It will be prohibitively difficult to train the model without some kind of hardware assistance (CUDA). This means that if we're building an ImageNet object detector, even if the code implements the model correctly the first time, training it to have close-to-state-of-the-art accuracy will take several consecutive months of CPU time. Torch has rudimentary support for OpenCL, but it isn't there yet. There are very good pre-trained models that are licensed under academic-only licenses that also help fill the gap. (This is about as permissively as it could be licensed because the ImageNet training data itself is under an academic-only license anyway.)
I'm not sure what niche this project fills. If you want an open-source neural network, you have several high-quality choices. If you need good models, you can either use any of the state-of-the-art academic only ones, or you would have to collect some dataset completely by yourself.
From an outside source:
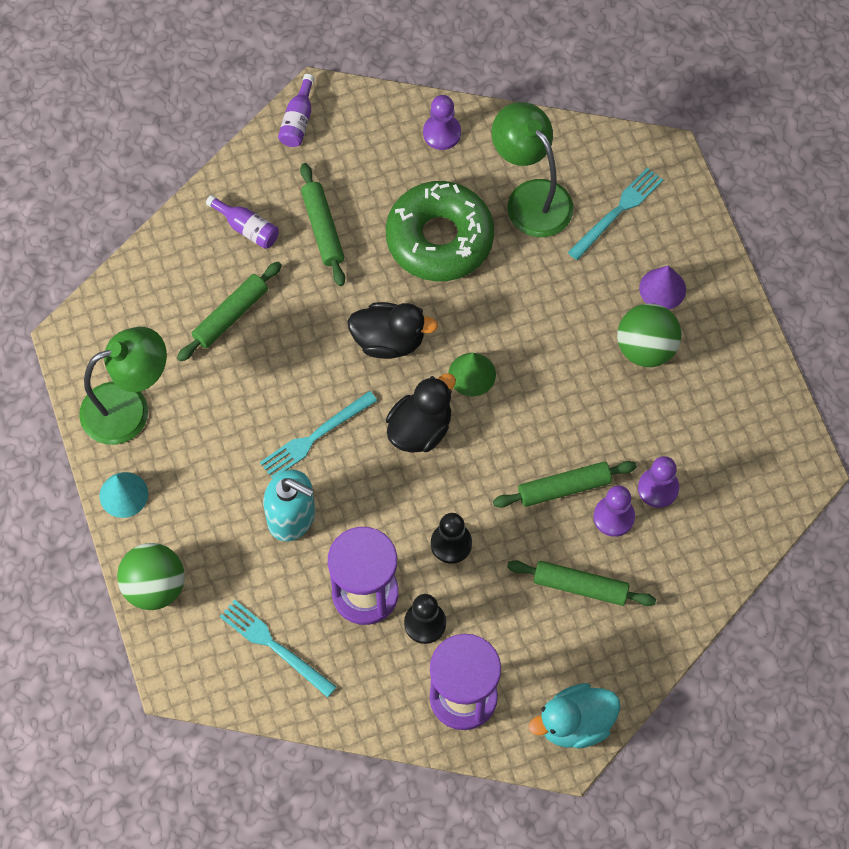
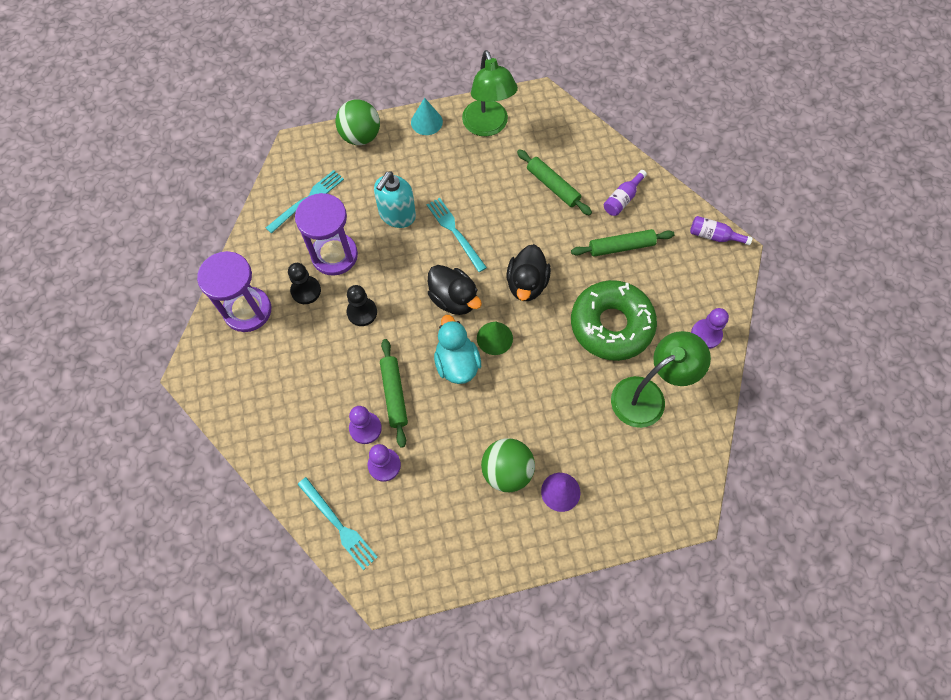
camera: 95 degrees right, 0 degrees up
green rolling pin [507,560,656,606] -> none
turquoise duck [529,683,620,748] -> turquoise duck moved to [434,315,481,384]
turquoise fork [568,167,663,260] -> turquoise fork moved to [297,477,378,570]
Does this necessarily follow, that a machine-learning model is a derived work of all data it's trained on? As far as I know, the law in this area isn't really settled. And many companies are operating on the assumption that this isn't the case. It would lead to some absurd conclusions in some cases, for example if you trained a model to recognize company logos, you'd need permission of the logos' owners to distribute it.
(This is assuming traditional copyright law; under jurisdictions like the E.U. that recognize a separate "database right" it's another story.)
I'd like to note that some publishers, like Elsevier, allow you access to their dataset (full texts of articles) under a license with the condition that you can not freely distribute models learnt from their data.